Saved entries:
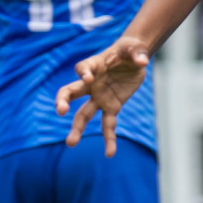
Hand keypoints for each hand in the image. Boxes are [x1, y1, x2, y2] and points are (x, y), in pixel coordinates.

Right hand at [55, 36, 152, 156]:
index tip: (86, 77)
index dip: (83, 73)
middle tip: (60, 110)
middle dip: (63, 101)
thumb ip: (138, 53)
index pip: (82, 68)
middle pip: (71, 92)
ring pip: (84, 114)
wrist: (134, 58)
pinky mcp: (111, 107)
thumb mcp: (135, 49)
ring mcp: (99, 97)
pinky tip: (109, 153)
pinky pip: (108, 125)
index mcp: (95, 65)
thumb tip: (142, 61)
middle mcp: (92, 83)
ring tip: (71, 143)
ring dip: (77, 128)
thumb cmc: (130, 51)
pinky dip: (109, 139)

**How to complete this task:** Retype all entries exactly as they appear, dropping the images.

**Problem solution:**
Hand keypoints for each hand in the image. Boxes are [x1, y1, x2, y2] and points are (x, y), in pixel coordinates.

Right hand at [55, 36, 152, 156]:
index tip: (86, 77)
index dip: (83, 73)
middle tip: (60, 110)
middle dip: (63, 101)
thumb ip: (138, 53)
index pip: (82, 68)
middle pip: (71, 92)
ring pip: (84, 114)
wrist: (134, 58)
pinky mcp: (111, 107)
thumb mcp: (135, 49)
ring mcp: (99, 97)
pinky tip: (109, 153)
pinky pip: (108, 125)
index mcp: (95, 65)
thumb tip: (142, 61)
middle mcp: (92, 83)
ring tip: (71, 143)
ring dip: (77, 128)
thumb cmc: (130, 51)
pinky dip: (109, 139)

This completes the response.